# Monitor won't turn off with lid closed



## Allswell (Aug 5, 2006)

:laugh: I've had my Inspiron 6000 for almost a year now, but it has just recently contracted this problem. When I first bought the laptop, the laptop monitor screen would switch to black after I closed down the lid to a certain degree. Now, I can still see that the monitor remains on after I close the lid completely. Is any having similar problems or a solution to return it to normal?

By the way, I haven't made any changes to my power options. Under Power Options, Under Advanced TAb, and under "When I close the lid of my portable computer:" I have set it to "Do nothing" (The other options are standby or hibernate)


Thanks Anyone who can help!
:laugh:


----------



## TheMatt (May 9, 2006)

Hi, and welcome to TSF!

Can you find a little button up by the the monitor? This is what tells the laptop whether the lid is down, and if is broken, the laptop will think the lid is always open. When you push it, the monitor should turn off.


----------



## Allswell (Aug 5, 2006)

Thanks for responding! No, I can't find a button anywhere around my monitor. I think my computer may simple detect the angle at which the lid is positioned. I'm not sure if this problem is due to a change in my hardware or in something internal like my bios.


----------



## Punkerh20 (Sep 5, 2006)

*Monitor will not turn back on after the lid is closed*

Hey, I have the same problem. Once my lid is closed the monitor turns off, but it won't come back on once the lid is opened. For right now I am just hitting the power button and H to hibernate and save my current state but it is getting very annoying. I have an Inspiron 6000. Anyone know an easy (or complicated) way to fix this?


----------



## Cellus (Aug 31, 2006)

You should be able to have it turn back off by going into Dell QuickSet and telling it to turn off when the lid is closed.
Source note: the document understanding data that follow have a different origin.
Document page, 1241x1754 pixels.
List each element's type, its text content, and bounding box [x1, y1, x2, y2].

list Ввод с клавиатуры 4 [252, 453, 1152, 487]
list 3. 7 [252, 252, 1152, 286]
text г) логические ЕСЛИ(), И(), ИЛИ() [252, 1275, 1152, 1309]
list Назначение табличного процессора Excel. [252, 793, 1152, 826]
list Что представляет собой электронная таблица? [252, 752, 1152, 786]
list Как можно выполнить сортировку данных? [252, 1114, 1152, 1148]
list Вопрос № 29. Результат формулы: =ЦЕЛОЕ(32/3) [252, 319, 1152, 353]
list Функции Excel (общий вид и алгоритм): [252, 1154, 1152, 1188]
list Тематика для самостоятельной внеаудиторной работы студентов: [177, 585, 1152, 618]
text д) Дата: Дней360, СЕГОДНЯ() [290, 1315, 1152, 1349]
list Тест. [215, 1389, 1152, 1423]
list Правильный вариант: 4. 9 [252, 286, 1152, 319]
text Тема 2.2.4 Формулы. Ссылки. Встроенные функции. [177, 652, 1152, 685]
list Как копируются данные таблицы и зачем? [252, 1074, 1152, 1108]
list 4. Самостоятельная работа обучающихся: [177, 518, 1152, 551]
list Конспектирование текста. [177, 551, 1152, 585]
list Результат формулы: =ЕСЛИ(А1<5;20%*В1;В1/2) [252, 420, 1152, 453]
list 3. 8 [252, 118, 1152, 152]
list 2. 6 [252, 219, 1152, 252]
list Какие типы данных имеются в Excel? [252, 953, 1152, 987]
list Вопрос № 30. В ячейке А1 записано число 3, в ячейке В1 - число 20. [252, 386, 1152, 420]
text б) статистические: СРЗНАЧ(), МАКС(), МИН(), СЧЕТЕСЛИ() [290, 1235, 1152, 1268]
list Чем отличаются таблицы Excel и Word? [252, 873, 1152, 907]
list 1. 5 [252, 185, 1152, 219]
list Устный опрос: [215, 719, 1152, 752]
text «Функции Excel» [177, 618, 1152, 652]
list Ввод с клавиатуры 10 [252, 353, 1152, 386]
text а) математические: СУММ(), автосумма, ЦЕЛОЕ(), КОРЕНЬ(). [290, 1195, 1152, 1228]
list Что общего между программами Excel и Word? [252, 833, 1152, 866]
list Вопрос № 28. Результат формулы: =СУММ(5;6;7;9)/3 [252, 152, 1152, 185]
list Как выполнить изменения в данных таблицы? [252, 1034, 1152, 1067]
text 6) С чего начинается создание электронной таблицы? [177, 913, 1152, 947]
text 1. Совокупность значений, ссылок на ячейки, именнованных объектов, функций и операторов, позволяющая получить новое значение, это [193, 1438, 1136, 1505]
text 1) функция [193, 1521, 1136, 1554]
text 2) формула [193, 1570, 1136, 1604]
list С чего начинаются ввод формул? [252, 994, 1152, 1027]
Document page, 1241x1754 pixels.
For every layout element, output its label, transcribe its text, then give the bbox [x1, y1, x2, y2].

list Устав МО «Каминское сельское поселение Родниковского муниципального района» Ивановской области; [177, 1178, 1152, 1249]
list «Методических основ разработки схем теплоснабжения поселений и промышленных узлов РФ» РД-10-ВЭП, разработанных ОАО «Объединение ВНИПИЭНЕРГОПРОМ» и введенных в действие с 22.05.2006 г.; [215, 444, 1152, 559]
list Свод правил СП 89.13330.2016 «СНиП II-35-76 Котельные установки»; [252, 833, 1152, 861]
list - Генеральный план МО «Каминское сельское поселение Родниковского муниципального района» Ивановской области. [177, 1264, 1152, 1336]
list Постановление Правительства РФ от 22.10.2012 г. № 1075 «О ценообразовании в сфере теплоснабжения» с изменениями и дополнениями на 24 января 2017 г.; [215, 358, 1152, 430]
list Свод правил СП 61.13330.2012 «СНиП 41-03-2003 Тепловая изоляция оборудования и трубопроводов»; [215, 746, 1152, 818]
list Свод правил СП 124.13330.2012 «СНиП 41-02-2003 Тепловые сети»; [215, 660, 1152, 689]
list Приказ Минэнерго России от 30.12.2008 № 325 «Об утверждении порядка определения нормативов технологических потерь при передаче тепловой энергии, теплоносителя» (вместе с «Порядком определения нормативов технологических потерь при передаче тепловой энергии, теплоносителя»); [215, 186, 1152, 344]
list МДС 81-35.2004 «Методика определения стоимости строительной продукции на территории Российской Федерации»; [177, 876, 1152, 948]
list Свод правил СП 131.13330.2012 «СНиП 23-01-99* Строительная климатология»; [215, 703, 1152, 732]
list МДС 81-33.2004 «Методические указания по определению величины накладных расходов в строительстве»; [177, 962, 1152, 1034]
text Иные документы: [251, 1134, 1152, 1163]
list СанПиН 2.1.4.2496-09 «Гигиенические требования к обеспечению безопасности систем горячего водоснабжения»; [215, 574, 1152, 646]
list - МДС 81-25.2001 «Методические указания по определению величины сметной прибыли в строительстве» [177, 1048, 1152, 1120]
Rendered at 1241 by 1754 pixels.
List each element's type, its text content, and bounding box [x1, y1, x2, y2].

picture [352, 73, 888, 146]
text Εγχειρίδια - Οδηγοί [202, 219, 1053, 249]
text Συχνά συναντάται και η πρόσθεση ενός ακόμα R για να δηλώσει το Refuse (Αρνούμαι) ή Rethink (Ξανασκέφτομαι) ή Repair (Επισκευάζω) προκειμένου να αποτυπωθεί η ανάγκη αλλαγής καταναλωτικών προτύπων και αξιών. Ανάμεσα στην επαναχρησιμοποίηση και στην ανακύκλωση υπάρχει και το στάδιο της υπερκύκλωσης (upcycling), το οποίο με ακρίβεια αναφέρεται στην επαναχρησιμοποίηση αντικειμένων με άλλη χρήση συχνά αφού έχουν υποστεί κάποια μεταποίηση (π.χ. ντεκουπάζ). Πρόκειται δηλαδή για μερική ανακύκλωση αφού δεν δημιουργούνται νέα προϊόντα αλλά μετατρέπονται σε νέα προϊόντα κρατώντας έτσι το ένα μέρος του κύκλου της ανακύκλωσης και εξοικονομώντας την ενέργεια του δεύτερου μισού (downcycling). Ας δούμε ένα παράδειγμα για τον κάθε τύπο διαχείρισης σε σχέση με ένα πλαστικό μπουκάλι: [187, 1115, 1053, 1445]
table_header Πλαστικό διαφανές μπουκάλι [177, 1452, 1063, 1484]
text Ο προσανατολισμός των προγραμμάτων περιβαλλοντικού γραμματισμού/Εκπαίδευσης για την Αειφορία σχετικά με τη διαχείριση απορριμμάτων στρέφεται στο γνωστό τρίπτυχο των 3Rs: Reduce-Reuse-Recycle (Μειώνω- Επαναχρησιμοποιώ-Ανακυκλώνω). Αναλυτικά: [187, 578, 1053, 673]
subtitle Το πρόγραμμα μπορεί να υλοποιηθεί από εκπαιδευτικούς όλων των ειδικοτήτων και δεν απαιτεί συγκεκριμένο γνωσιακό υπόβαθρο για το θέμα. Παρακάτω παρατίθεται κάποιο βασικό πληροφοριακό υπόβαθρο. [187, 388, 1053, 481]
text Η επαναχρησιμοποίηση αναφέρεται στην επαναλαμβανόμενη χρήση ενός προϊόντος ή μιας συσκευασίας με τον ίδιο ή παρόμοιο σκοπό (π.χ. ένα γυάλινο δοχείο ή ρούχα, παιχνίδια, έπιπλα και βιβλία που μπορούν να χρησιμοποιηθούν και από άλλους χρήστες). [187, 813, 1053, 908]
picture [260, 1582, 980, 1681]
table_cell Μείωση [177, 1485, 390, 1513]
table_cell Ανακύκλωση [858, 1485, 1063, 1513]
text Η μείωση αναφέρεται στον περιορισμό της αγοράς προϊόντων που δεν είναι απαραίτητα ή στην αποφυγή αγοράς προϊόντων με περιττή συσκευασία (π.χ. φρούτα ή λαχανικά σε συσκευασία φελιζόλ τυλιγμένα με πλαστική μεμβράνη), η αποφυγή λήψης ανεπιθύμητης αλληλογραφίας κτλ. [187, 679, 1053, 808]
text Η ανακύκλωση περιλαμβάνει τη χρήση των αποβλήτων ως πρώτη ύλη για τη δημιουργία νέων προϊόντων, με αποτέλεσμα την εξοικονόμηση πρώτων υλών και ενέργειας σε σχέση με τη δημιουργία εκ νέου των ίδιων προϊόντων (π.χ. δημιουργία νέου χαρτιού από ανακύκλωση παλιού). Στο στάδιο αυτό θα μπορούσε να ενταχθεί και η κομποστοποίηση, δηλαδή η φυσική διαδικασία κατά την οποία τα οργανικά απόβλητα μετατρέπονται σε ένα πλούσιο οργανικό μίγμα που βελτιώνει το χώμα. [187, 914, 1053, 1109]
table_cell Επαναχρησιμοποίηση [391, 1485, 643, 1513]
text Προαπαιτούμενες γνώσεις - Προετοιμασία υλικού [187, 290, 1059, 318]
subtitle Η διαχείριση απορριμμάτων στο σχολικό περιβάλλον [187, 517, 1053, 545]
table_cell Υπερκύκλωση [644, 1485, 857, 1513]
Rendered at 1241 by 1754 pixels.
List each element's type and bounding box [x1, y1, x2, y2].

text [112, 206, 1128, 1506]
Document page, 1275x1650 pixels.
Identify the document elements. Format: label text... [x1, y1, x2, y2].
Apparently the Inspiron 6000 has a miasma of problems regarding its screen and ACPI.


----------



## Punkerh20 (Sep 5, 2006)

Cellus said:


> You should be able to have it turn back off by going into Dell QuickSet and telling it to turn off when the lid is closed.
> 
> Apparently the Inspiron 6000 has a miasma of problems regarding its screen and ACPI.


Yeah, well that makes it turn back on but you have to sacrifice by letting your computer go to standby. There is no "turn off monitor" option.


----------



## laboye (Apr 11, 2006)

Laptops use one of 4 "display closed" sensors:

A small lever-style button near the base of the monitor
A metal or plastic button inside the latch well.
A lever mechanism built into the base of the monitor.
An RF or magnetically triggered system in the base of the system and the top of the monitor
Most newwer PCs have the 3rd kind. If this is the case, you'll have to replace it or the monitor's shell.


----------